Mir liegt Rohwolle in mittlerem Grau und einer Faserlänge von ca. 12cm vor. Das Vlies fühlt sich stark fettig an, ist aber nicht klebrig. Die Stapel lassen sich einfach trennen und dadurch auch leicht auslegen.

Wie üblich werden zwei verschiedene Filzproben erstellt. Eine dünne mit 3g Wolle auf 20×20 cm und eine mit 10g Wolle auf 20x20cm Fläche. Die Ergebnisse finden sich in der unten stehenden Tabelle.

 

Anfangsgewicht Anfangsgröße Endgröße Schrumpfungsfaktor
10g 20×20 cm 10,5×11 cm 1,73
3x 20×20 cm 7,5×7,5 cm 2,66

Auffällig ist hier der enorme Schrumpfungsfaktor der Wolle. Fast macht es den Anschein, als wolle sie gar nicht aufhören zu schrumpfen. Trotzdem bleibt der Filz anschließend erstaunlich flexibel. Was außerdem auffällig ist, die Stickelhaare filzen sich auch während der starken Walkfase nicht aus dem Filz. Es bleiben auf der Arbeitsfläche zwar einzelne kurze Haare zurück, es handelt sich dabei aber eher um abgebrochene oder abgeschnittene Kurzfasern.

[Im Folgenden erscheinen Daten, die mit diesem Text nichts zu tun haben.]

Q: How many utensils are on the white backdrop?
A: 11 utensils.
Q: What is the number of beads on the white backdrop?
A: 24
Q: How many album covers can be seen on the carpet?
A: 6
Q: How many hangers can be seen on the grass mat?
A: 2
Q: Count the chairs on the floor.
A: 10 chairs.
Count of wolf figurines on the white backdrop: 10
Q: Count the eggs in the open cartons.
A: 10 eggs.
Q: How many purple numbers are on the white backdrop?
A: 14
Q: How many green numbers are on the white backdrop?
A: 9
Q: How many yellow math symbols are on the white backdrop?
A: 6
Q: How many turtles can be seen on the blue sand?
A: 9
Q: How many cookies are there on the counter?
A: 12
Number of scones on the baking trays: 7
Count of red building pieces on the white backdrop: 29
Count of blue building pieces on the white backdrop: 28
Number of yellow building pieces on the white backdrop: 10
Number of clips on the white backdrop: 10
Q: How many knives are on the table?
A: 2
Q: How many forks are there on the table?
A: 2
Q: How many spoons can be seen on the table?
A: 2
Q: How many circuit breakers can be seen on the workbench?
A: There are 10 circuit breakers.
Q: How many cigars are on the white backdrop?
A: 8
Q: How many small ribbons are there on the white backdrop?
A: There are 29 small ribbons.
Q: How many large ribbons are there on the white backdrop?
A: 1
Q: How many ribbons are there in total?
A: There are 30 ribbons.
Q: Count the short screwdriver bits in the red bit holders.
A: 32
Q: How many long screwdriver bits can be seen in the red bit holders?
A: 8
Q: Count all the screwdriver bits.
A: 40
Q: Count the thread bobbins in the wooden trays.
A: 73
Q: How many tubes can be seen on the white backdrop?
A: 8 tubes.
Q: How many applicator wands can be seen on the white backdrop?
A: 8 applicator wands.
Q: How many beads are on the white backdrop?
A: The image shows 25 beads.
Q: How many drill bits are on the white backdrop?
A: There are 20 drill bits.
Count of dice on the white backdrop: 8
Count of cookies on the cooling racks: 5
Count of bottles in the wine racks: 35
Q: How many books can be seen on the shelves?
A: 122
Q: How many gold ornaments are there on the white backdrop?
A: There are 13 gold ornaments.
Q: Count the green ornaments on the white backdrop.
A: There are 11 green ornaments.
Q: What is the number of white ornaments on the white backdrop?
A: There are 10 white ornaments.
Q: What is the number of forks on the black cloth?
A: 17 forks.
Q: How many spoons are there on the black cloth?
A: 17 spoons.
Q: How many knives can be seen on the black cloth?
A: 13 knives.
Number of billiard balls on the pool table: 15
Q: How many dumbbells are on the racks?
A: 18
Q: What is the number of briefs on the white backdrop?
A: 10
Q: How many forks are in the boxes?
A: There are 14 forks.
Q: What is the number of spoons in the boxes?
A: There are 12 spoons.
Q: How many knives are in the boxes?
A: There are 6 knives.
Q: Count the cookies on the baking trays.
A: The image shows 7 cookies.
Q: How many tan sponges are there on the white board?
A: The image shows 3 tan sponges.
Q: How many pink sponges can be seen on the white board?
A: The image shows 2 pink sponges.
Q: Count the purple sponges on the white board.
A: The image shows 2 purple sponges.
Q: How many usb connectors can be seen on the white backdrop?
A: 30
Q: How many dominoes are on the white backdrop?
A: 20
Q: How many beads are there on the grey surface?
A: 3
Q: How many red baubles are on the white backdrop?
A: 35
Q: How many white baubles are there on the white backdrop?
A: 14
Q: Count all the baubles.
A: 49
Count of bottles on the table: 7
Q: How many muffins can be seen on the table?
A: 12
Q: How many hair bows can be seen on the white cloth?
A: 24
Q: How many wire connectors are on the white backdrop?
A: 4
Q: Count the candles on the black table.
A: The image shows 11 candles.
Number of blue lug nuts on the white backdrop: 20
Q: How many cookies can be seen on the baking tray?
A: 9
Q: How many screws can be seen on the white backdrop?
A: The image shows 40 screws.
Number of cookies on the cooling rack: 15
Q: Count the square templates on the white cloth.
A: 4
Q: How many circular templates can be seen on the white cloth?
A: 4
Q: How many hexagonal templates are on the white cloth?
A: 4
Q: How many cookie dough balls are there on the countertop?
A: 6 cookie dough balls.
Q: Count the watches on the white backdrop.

Ganz anders verhält sich das beim Filzen eines Felles. Die Technik selbst ist hierbei sehr einfach anzuwenden. Die Pommernwolle lässt sich sehr einfach aufstellen und verhält sich beim Filzen sehr kooperativ, sie filzt zügig auf dem Untergrund fest und gibt Zeit, die einzelnen Haarespitzen wieder zu lösen. Beim Aufzupfen des Felles zeigen sich aber sehr deutlich Stichelhaare und Grannen. Sie filzen so überhaupt nicht im Fell fest. Ständig lösen sich Haare, die dann unangenehm zwischen den Fingern kleben.

Trotzdem ergibt Pommernwolle unglaublich schöne Felle. Sie sind sehr dicht und standfest. Trotz ihrere dunklen Grundfarbe läßt sich Pommernwolle gut färben, weil immer genügend helle Fasern vorhanden sind, dass eine ausdrucksstarke Farbe entsteht.

 

Fazit:

Rauwollige Pommersche Landschafe haben eine wunderbar abwechslungsreiche Wolle, die sich für Gebrauchsgegenstände wunderbar eignet und gar nicht so rau ist, wie der Name vermuten läßt.
Vor allem finde ich aber die Schafe unwahrscheinlich schön und möchte deshalb unbedingt dazu beitragen, diese Rasse zu erhalten.